▶ _SOURCE TEXT_:
BEGIN
By Devinder Kumar
NEW DELHI, 17 May 2023 (IDN) — The opposition Indian National Congress (INC), which appeared to have sunk into oblivion, scored a decisive victory in the southern state of Karnataka over Prime Minister Narendra Modi’s Hindu nationalist Bharatiya Janata Party (BJP) in the legislative assembly elections on 10 May.
Karnataka is the second state the BJP has lost in the last six months. In December 2022, the INC overthrew the BJP in northern Himachal Pradesh in December 2022. Although regional losses may not have a direct bearing on the 2024 general elections in 2024, they serve as a cautionary tale for a party that has continuously relied on Modi as its key campaigner.
In the key state, Narendra Modi personally led the BJP’s arduous campaign in Karnataka, which is a major economic powerhouse in India with a population of 64 million people, including Bengaluru, the world’s largest tech hub. The BJP ruled it as the only state in the south.
Results declared on 13 May show that the INC, also known as the Congress, has bagged 136 out of 224 seats in Karnataka’s state assembly, against the BJP’s just 66.
In the 17 general elections since independence in 1947, Congress has won an outright majority on seven occasions and has led the ruling coalition a further three times, heading the central government for more than 54 years. There have been six Prime Ministers from the Congress party, the first being Pandit Jawaharlal Nehru (1947–1964), and the most recent Dr Manmohan Singh (2004–2014).
“BJP’s myth of invincibility has been shattered,” Congress spokesperson Pawan Khera declared. Political commentators expect the Karnataka election to inspire the opposition to form a united front against Modi as the country prepares for a general election in 2024. “The country has lost a crucial state in the south, robbing it of its pan-Indian status,” said eminent columnist Neerja Chowdhury.
“The BJP will have to rethink its strategy going ahead given the magnitude of the Congress victory. The results show the poor are hurting badly,” she said.
Hindutva is a core political ideology that promotes the “values” of Hinduism as the cornerstone of Indian society and culture since the BJP came to power in 2014.
BJP’s political opponents say the party’s ultranationalist rhetoric, based on Hindu nationalism and Hindutva, may not be as appealing to the overall electorate as a more inclusive, secular approach.
Eminent political scientist Professor Zoya Hasan pointed out that “the BJP campaign in Karnataka was driven by a communal narrative that lost badly to the inclusive message of the Congress”. Congress victory in Karnataka is a “morale booster,” she added.
With Congress well positioned to lead the opposition alliance, the verdict could potentially change the political landscape ahead of the 2024 general election.
After the Karnataka election, leaders of at least 12 political parties are expected to meet in Patna, in Bihar, to form a united opposition against the BJP next year.
In order to build an alliance to take on the BJP at the national level, the Congress will have to work out a strategic arrangement, according to Rasheed Kidwai, political analyst with the Observer Research Foundation.
Before the 2024 elections, opposition parties can capitalize on the BJP’s anti-corruption slogans, which are losing their sheen. Modi’s party was targeted in Karnataka as a result of rising inflation, corruption, and poor infrastructure, according to the opposition. In addition, it promised electricity subsidies and other forms of help to unemployed graduates and poor families.
In response, the BJP says it sees no threat to its narrative and questions whether any opposition bloc can survive coalition politics.
There are internal pressures and conflicts among the parties and taking on the BJP at a national level is a long shot,” BJP spokesperson Tom Vadakan told a media organisation.
The roadmap to the 2024 vote is still in its infancy, but the expectation is that the INC will lead the fight against the BJP over most seats, with other opposition parties taking a step back to avoid fragmenting the anti-BJP vote. In turn, the INC would leave room for regional parties to take on BJP lawmakers in the remaining seats. [IDN-InDepthNews]
Photo: Supporters waving Congress flags in key Karnataka state assembly elections. Source: Economic Times.
END
▶ _DATA RECORDS_:
BEGIN
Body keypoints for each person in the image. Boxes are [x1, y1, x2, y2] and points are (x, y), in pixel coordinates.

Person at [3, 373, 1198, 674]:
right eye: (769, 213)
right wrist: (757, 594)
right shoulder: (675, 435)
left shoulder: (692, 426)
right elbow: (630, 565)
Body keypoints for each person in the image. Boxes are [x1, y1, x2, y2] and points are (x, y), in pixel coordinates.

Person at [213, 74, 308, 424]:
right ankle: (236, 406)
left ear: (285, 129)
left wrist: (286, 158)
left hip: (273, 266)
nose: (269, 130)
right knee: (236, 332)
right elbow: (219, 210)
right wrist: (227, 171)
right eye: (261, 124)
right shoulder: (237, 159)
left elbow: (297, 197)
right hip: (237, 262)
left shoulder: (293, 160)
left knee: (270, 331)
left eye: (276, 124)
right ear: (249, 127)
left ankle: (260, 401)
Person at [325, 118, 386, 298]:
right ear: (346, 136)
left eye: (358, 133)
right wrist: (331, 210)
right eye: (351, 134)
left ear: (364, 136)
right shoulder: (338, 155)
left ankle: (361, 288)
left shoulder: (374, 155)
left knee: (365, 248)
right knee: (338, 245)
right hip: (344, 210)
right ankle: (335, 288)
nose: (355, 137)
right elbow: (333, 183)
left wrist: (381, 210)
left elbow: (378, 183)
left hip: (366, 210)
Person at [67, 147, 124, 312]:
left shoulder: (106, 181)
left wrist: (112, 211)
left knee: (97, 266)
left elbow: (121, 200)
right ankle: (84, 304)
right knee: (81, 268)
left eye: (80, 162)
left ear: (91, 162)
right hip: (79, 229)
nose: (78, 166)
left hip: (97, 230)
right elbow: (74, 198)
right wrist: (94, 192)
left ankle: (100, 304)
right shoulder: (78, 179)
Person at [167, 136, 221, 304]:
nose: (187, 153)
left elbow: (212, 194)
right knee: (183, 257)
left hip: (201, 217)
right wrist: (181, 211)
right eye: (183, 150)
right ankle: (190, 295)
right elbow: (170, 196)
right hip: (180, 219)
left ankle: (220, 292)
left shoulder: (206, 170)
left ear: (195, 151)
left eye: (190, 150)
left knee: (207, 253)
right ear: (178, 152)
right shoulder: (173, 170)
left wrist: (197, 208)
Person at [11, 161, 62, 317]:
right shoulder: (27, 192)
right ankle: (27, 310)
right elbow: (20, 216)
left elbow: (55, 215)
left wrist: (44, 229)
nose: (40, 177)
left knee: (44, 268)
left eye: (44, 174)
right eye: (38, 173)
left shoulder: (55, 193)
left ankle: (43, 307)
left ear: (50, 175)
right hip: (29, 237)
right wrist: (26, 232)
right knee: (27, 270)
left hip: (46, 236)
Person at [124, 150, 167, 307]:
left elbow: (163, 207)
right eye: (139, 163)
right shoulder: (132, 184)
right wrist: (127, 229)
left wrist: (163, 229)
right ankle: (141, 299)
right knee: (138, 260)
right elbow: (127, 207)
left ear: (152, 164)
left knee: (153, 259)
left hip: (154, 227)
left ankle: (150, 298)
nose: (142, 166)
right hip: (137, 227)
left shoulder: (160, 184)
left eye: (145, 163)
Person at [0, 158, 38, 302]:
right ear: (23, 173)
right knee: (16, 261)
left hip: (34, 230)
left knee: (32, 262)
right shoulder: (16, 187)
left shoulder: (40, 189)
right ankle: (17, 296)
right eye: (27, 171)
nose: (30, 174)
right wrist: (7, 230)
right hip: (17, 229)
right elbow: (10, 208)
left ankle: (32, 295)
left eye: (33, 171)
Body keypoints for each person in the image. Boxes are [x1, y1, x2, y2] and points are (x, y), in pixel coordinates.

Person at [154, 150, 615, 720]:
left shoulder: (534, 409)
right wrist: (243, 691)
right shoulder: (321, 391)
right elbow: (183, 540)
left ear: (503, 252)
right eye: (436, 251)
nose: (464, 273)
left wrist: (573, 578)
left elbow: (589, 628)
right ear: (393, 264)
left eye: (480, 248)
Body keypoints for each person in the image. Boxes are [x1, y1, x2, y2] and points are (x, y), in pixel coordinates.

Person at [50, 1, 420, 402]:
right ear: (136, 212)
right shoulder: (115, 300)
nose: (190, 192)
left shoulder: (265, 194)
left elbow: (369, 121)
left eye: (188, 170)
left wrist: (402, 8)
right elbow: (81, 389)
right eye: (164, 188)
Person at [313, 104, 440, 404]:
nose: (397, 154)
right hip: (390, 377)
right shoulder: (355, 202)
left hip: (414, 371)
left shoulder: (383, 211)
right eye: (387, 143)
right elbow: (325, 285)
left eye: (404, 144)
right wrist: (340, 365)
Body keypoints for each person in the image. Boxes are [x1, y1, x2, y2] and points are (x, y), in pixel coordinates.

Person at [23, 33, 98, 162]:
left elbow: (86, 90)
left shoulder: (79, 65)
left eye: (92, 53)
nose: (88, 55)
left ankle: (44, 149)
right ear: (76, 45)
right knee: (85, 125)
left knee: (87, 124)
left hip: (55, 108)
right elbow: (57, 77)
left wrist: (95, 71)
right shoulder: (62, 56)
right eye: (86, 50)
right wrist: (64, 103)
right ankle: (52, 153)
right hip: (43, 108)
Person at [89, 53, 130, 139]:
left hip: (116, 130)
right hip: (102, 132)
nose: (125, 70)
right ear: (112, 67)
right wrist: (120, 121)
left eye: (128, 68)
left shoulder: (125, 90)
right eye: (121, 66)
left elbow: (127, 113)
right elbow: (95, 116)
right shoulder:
END
▶ _PROMPT 1_:
In the article on the Karnataka election, how many of the 224 state assembly seats did the INC win?
▶ _PROMPT 2_:
From the article on the Karnataka election, extract the passage starting with "In the key state, Narendra" and going on through "Manmohan Singh (2004–2014).".

▶ _EXERCISE ANSWER 1_:
136 seats

▶ _EXERCISE ANSWER 2_:
In the key state, Narendra Modi personally led the BJP’s arduous campaign in Karnataka, which is a major economic powerhouse in India with a population of 64 million people, including Bengaluru, the world’s largest tech hub. The BJP ruled it as the only state in the south.
Results declared on 13 May show that the INC, also known as the Congress, has bagged 136 out of 224 seats in Karnataka’s state assembly, against the BJP’s just 66.
In the 17 general elections since independence in 1947, Congress has won an outright majority on seven occasions and has led the ruling coalition a further three times, heading the central government for more than 54 years. There have been six Prime Ministers from the Congress party, the first being Pandit Jawaharlal Nehru (1947–1964), and the most recent Dr Manmohan Singh (2004–2014).